— WHAT IS BEING ASKED —
If a line below contains the string "Study", return that line.

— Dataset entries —
┌────────

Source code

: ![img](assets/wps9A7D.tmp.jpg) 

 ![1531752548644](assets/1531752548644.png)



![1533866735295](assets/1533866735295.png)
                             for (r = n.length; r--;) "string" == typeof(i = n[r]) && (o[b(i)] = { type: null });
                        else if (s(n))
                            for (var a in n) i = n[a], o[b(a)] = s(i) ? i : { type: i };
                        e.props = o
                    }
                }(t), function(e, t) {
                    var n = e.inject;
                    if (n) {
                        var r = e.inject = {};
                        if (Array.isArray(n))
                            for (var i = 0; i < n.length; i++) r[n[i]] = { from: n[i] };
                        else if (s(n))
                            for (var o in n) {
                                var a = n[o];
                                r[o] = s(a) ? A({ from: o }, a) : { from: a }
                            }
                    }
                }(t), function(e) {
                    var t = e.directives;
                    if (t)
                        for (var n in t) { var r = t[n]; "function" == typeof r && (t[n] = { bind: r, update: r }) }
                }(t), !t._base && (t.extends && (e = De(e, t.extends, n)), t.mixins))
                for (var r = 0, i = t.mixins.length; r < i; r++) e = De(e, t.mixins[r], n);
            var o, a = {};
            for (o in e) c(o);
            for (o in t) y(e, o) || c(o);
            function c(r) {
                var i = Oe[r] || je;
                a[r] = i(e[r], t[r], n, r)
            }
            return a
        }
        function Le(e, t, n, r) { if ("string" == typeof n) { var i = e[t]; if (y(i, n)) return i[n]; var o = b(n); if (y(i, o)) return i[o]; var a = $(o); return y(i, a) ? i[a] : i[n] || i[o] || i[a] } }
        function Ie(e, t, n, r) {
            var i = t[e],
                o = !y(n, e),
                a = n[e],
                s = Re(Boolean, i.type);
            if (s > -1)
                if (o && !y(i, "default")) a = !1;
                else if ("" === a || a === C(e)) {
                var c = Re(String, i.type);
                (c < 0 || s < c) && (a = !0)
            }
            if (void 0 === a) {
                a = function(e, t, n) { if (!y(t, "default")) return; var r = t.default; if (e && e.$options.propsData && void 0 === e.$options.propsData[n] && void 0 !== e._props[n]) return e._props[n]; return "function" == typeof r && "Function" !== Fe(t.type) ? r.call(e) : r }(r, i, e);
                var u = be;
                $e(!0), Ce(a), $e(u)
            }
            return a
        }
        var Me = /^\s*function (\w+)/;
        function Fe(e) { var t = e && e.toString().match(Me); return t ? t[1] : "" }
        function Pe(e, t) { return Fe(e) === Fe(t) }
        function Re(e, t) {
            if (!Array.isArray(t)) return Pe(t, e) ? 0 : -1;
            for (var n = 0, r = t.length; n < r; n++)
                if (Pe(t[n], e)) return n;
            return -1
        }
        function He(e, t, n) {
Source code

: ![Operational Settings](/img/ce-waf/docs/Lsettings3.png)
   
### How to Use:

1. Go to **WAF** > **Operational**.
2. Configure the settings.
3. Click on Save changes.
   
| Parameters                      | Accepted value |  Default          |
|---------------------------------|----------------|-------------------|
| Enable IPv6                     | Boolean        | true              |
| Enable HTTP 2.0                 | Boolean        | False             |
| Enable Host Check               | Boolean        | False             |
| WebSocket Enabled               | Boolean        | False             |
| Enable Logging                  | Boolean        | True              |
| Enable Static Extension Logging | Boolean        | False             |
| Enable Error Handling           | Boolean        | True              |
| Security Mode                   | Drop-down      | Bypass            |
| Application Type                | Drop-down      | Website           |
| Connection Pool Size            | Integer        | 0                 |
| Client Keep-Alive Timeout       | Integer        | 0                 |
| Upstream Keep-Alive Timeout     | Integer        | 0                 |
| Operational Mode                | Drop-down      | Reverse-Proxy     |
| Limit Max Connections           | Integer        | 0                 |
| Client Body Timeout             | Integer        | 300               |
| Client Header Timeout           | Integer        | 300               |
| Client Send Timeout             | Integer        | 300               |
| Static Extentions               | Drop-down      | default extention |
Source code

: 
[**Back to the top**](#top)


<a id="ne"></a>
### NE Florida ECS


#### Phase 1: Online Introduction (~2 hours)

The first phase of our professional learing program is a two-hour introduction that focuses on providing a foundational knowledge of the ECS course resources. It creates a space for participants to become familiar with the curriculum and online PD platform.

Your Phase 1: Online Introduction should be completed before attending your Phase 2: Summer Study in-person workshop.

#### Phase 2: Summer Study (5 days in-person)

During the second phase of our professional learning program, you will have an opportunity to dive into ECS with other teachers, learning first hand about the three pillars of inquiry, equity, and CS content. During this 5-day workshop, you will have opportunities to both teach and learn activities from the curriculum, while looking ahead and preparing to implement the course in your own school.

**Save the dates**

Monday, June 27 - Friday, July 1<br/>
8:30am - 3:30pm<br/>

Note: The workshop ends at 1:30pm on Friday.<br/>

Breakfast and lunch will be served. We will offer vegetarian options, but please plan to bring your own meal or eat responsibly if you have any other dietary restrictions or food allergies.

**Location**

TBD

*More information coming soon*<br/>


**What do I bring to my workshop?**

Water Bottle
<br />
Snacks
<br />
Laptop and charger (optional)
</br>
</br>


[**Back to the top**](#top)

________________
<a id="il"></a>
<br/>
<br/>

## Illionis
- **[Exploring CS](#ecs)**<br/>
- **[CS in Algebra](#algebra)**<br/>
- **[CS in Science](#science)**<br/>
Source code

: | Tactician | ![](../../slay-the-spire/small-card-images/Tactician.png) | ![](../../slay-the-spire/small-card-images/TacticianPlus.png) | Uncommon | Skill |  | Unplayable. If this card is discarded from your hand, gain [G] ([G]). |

└────────

— EXERCISE RESULT —
Your Phase 1: Online Introduction should be completed before attending your Phase 2: Summer Study in-person workshop.
#### Phase 2: Summer Study (5 days in-person)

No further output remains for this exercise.